# Wei_Dai comments on Formalizing Value Extrapolation - Less Wrong Discussion

14 26 April 2012 12:51AM

You are viewing a comment permalink. View the original post to see all comments and the full post content.

Sort By: Best

Comment author: 26 April 2012 09:55:23PM 3 points [-]

What's the difference between the simulated humans outputting a utility function U' which the outer AGI will then try to maximize, and the simulated humans just running U' and the outer AGI trying to maximize the value returned by the whole simulation (and hence U')? If case of the latter, you're "letting the AGI in" by including its definition (explicitly or implicitly via something like the universal prior) in the definition of U'.

Comment author: 26 April 2012 10:23:40PM *  2 points [-]

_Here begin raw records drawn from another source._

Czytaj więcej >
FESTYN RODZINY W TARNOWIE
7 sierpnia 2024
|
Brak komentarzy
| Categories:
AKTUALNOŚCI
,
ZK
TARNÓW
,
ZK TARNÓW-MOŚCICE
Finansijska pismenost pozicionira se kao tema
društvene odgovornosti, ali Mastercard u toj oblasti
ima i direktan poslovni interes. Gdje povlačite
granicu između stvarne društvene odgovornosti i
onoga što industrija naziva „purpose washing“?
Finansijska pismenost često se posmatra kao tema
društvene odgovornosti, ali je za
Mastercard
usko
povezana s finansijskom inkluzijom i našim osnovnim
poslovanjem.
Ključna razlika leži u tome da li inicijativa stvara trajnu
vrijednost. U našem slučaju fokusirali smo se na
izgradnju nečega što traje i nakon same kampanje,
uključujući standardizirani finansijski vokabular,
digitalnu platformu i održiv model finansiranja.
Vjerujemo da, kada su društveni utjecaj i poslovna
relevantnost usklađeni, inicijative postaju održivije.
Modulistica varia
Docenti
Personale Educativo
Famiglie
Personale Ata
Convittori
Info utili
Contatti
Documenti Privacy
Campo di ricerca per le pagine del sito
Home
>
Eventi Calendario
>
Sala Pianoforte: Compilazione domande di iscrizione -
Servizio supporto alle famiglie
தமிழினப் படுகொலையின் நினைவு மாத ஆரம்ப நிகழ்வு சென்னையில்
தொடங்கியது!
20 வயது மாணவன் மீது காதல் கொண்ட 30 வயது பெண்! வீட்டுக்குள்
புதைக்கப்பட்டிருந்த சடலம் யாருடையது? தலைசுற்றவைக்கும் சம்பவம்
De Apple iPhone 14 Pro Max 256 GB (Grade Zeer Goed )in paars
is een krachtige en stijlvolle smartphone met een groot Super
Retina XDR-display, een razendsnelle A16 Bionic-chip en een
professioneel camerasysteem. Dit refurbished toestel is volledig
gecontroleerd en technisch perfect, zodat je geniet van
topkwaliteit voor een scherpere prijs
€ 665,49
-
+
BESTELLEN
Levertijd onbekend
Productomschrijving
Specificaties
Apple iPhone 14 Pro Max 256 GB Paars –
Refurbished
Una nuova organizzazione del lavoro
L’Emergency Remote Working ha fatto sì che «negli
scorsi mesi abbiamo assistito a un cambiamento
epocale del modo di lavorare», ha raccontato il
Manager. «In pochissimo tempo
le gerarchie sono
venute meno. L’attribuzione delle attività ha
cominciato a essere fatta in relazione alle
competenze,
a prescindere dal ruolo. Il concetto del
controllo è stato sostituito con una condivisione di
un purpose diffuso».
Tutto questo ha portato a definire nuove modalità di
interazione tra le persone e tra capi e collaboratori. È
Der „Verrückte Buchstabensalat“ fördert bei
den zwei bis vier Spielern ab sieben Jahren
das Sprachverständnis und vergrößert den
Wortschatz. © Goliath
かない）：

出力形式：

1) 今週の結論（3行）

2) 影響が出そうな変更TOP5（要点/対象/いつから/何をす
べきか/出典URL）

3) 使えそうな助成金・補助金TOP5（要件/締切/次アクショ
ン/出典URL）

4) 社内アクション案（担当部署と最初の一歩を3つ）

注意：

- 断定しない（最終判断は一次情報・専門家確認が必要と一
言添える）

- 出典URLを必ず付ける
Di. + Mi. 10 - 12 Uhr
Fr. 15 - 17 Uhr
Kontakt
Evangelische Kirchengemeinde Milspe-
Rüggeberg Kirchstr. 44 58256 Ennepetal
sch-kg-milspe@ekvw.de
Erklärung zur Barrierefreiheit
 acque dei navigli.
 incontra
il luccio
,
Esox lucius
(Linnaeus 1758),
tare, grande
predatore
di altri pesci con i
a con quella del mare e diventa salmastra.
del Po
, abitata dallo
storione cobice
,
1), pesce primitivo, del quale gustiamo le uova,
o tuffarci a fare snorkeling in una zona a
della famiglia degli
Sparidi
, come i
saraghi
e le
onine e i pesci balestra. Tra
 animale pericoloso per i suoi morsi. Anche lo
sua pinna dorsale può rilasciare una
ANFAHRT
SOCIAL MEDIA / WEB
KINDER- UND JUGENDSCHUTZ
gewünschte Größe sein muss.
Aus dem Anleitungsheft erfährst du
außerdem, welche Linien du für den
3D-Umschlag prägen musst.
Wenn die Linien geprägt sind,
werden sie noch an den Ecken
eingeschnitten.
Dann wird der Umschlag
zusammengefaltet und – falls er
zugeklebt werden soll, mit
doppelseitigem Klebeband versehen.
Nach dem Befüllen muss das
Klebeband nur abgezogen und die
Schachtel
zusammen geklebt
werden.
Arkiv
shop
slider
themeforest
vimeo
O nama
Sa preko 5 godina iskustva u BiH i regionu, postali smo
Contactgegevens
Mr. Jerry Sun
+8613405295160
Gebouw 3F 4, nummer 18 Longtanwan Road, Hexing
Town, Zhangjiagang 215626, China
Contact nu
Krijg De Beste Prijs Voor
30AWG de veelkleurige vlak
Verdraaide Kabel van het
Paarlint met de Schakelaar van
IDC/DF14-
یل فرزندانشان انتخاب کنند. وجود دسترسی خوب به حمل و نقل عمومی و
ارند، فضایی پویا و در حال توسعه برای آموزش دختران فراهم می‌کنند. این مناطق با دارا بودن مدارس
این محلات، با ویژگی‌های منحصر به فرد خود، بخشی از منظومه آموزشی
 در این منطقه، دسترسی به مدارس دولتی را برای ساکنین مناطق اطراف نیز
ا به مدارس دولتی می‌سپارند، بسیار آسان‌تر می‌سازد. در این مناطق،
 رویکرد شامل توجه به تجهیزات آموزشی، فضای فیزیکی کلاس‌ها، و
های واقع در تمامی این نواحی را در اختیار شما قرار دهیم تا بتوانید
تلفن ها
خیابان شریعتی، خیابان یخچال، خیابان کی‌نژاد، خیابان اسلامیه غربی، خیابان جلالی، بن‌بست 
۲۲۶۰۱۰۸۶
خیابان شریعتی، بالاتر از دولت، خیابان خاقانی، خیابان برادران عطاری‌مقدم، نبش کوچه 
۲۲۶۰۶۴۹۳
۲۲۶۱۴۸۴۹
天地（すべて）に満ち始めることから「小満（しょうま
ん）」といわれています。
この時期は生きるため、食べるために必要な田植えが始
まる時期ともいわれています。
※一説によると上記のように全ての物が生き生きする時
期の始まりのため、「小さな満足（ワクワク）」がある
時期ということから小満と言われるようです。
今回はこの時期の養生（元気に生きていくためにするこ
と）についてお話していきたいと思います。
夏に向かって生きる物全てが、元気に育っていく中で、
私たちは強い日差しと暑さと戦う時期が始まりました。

OK, I see what Paul probably meant. Let's say "utility value", not "utility function", since that's what we mean. I don't think we should be talking about "running utility value", because utility might be something given by an abstract definition, not state of execution of any program. As I discussed in the grandparent, the distinction I'm making is between the outer AGI controlling utility value (which it does) and outer AGI controlling the simulated researchers that prepare the definition of utility value (which it shouldn't be allowed to for AI safety reasons). There is a map/territory distinction between the definition of utility value prepared by the initial program and the utility value itself optimized by the outer AGI.

Comment author: 26 April 2012 11:38:44PM 3 points [-]

(Also, "utility function" might be confusing especially for outsiders who are used to "utility function" meaning a mapping from world states to utility values, whereas Paul is using it to mean a parameterless computation that returns a utility value.)

I don't think we should be talking about "running utility value", because utility might be something given by an abstract definition, not state of execution of any program.

I think Paul is thinking that the utility definition that the simulated humans come up with is not necessarily a definition of our actual values, but just something that causes the outer AGI to self-modify into an FAI, and for that purpose it might be enough to define it using a programming language.

As I discussed in the grandparent, the distinction I'm making is between the outer AGI controlling utility value (which it does) and outer AGI controlling the simulated researchers that prepare the definition of utility value (which it shouldn't be allowed to for AI safety reasons).

I think Paul's intuition here is that the simulated humans (or enhanced humans and/or FAIs they build inside the simulation) may find it useful to "blur the lines". In other words, the distinction you draw is not a fundamental one but just a safety heuristic that the simulated researchers may decide to discard or modify once they become "powerful enough". For example they may decide to partially simulate the outer AGI or otherwise try to reason about what it might do given various definitions of U' the simulation might ultimately decide upon, once they understand enough theory to see how to do this in a safe way.